[Pose landmark coordinates]
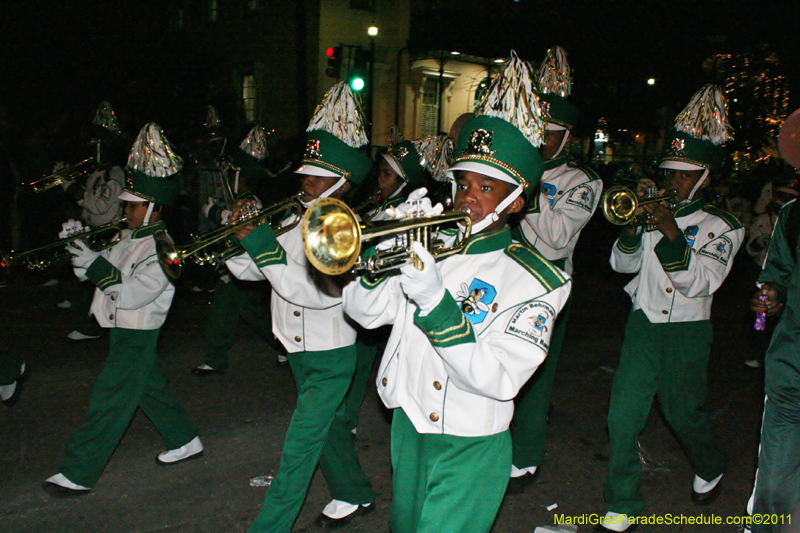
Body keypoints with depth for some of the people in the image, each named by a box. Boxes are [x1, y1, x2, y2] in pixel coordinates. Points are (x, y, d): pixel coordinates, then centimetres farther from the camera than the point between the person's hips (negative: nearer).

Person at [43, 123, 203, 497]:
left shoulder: (163, 250, -20)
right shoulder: (131, 238, 8)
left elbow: (132, 294, -27)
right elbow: (104, 270, 10)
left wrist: (95, 265, -28)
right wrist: (79, 244, -5)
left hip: (137, 336, -9)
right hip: (123, 331, 10)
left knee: (107, 402, -3)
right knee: (149, 389, 21)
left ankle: (77, 474, 6)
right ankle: (184, 441, 37)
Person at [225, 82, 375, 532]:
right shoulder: (297, 221, 3)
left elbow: (314, 293, -32)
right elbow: (247, 271, 6)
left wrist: (263, 245, -31)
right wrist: (241, 233, -13)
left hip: (331, 356, -8)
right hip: (300, 351, 8)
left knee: (300, 446, -4)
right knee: (330, 424, 23)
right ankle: (355, 495, 44)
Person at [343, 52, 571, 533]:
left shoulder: (534, 280, -14)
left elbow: (500, 381, -25)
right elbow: (365, 312, -1)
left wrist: (436, 304, -34)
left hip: (468, 451, -5)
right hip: (408, 427, 6)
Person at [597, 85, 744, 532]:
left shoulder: (723, 226, -4)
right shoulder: (655, 212, 6)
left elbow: (700, 282, -17)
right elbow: (623, 264, 5)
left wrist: (671, 233, -27)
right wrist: (632, 228, -13)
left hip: (687, 332, -3)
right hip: (643, 325, 3)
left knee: (683, 413, 14)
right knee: (622, 417, -2)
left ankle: (711, 467, 48)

### [What you are asked to do]
Change every "Person at" in the entries to "Individual at", and keep everything else the same. Leave the pictures out of your answer.

### [Exercise result]
Body keypoints with depth for some of the people in the image, each named by a box. Boxes are [x1, y1, x2, y2] in pixel coordinates. Points are (x, y, d): pixel coordinates, then centimetres farther from the camera than the point between the person's hips (negative: nearer).

Individual at [43, 123, 203, 497]:
left shoulder: (163, 250, -20)
right shoulder: (131, 238, 8)
left elbow: (132, 294, -27)
right elbow: (104, 270, 10)
left wrist: (95, 265, -28)
right wrist: (79, 244, -5)
left hip: (137, 336, -9)
right hip: (123, 331, 10)
left knee: (107, 402, -3)
right knee: (149, 389, 21)
left ankle: (77, 474, 6)
right ankle: (184, 441, 37)
Individual at [225, 82, 375, 532]:
right shoulder: (297, 221, 3)
left elbow: (314, 293, -32)
right elbow: (247, 271, 6)
left wrist: (263, 245, -31)
right wrist: (241, 233, -13)
left hip: (331, 356, -8)
right hip: (300, 351, 8)
left knee: (300, 446, -4)
right knee: (330, 424, 23)
right ankle: (355, 495, 44)
Individual at [343, 52, 571, 533]:
left shoulder: (534, 280, -14)
left elbow: (500, 381, -25)
right elbow: (365, 312, -1)
left wrist: (436, 304, -34)
left hip: (468, 451, -5)
right hip: (408, 427, 6)
Individual at [597, 85, 744, 532]:
left shoulder: (723, 226, -4)
right shoulder: (655, 212, 6)
left elbow: (700, 282, -17)
right elbow: (623, 264, 5)
left wrist: (671, 233, -27)
right wrist: (632, 228, -13)
left hip: (687, 332, -3)
right hip: (643, 325, 3)
left knee: (683, 413, 14)
right knee: (622, 417, -2)
left ankle: (711, 467, 48)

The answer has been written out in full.